Extract:
START
Splunk Search

How to convert raw csv data into table format

Splunk_sid
Explorer

Hi Team,

We have onboarded csv data into Splunk and each row in csv is ingested into _raw field . I need to bring this back to tabular format and run query against it. Kindly assist.

Note- We are not supposed to add csv files directly into the Splunk via "Add inputs" option.

Regards,

Sid

Labels (3)
0 Karma

yuanliu
SplunkTrust
SplunkTrust

I assume that each CSV file is ingested as one source.  In that case, a search by source would retrieve all entries in that file.  All you need is to add back headers.  But keep in mind:

  1. You cannot get the original order of headers back.  Headers will be in ASCII order.
  2. You cannot get the original row order back.  Rows will be in matrix ASCII order.
  3. If your original headers contain patterns incompatible with Splunk header standards, those headers will be changed to Splunk headers.
END
Collected material:
START
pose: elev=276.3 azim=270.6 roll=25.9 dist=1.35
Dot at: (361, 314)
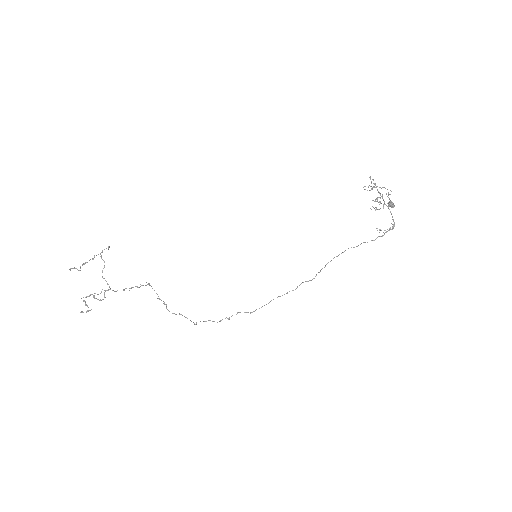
END
Tasks for this exercise:
1. Quote the Splunk CSV thread from "1. You cannot" up to and including "to Splunk headers.".
2. Using the Splunk CSV thread, answer each item on its own line:
(a) Which option are they not supposed to use to add csv files into Splunk?
(b) In what order will the headers be after they are added back?
(c) How does the reply assume each CSV file is ingested?

Solved problems:
1.
1. You cannot get the original order of headers back.  Headers will be in ASCII order.
  2. You cannot get the original row order back.  Rows will be in matrix ASCII order.
  3. If your original headers contain patterns incompatible with Splunk header standards, those headers will be changed to Splunk headers.

2.
(a) The "Add inputs" option.
(b) ASCII order.
(c) As one source.